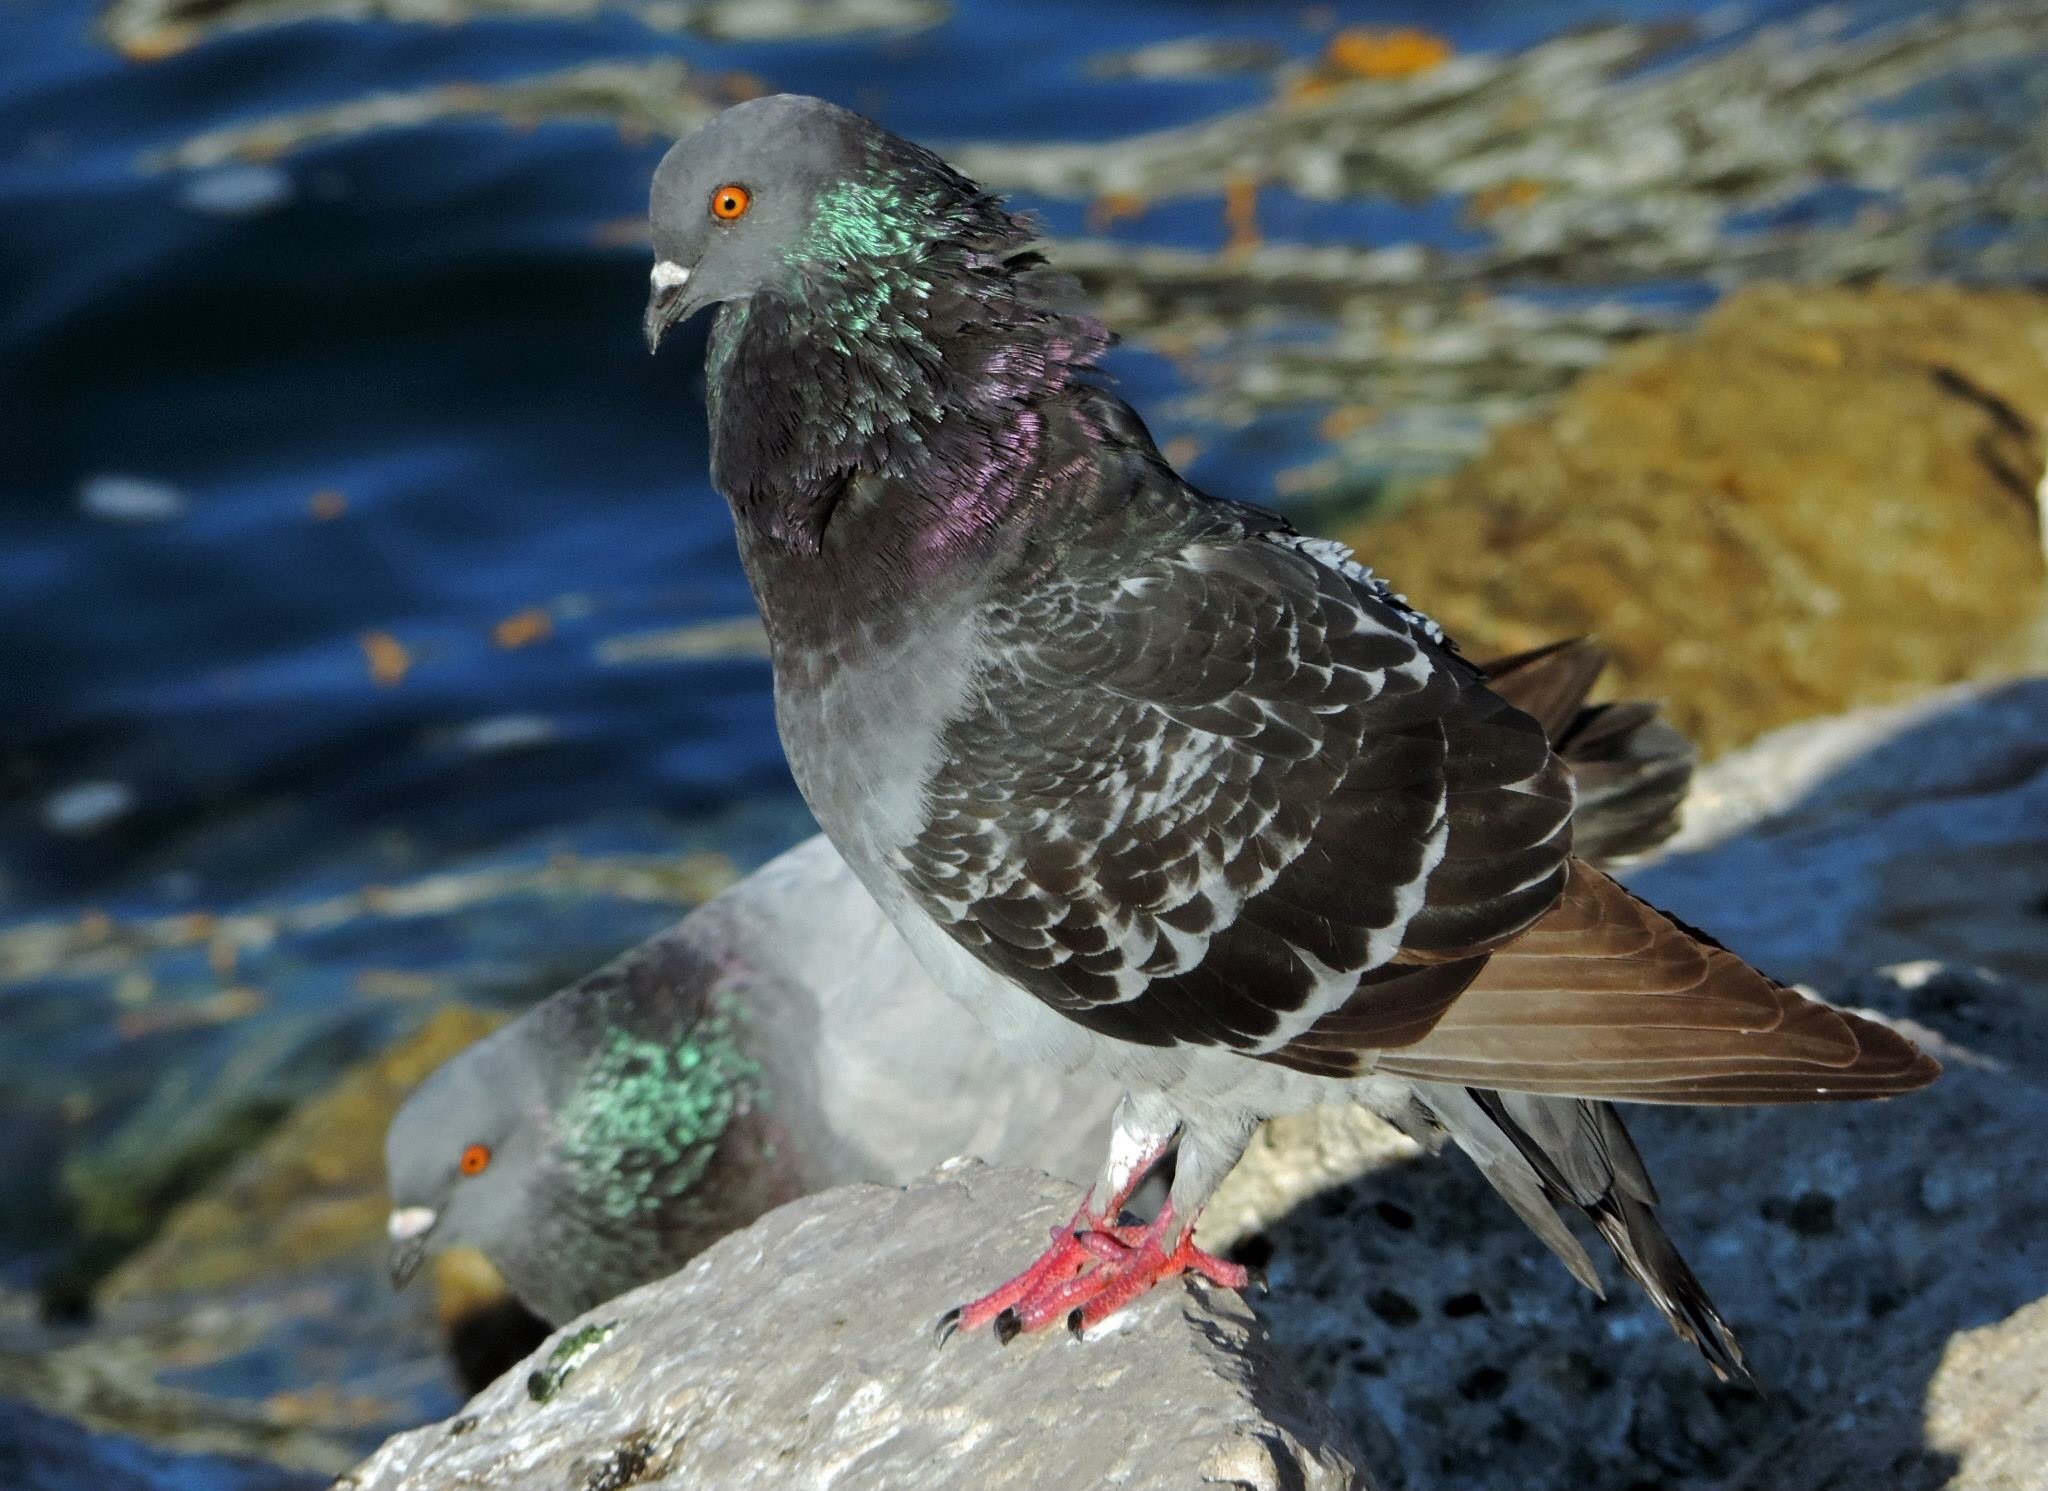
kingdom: Animalia
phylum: Chordata
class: Aves
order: Columbiformes
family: Columbidae
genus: Columba
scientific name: Columba livia
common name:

YOUR GOAL: Set out every line of the entries above as a Markdown table with two columns, Row and Line, numbering each row and skipping any blank lines. Leave the pictures out.

FINAL ANSWER:
| Row | Line |
|---|---|
| 1 | kingdom: Animalia |
| 2 | phylum: Chordata |
| 3 | class: Aves |
| 4 | order: Columbiformes |
| 5 | family: Columbidae |
| 6 | genus: Columba |
| 7 | scientific name: Columba livia |
| 8 | common name: |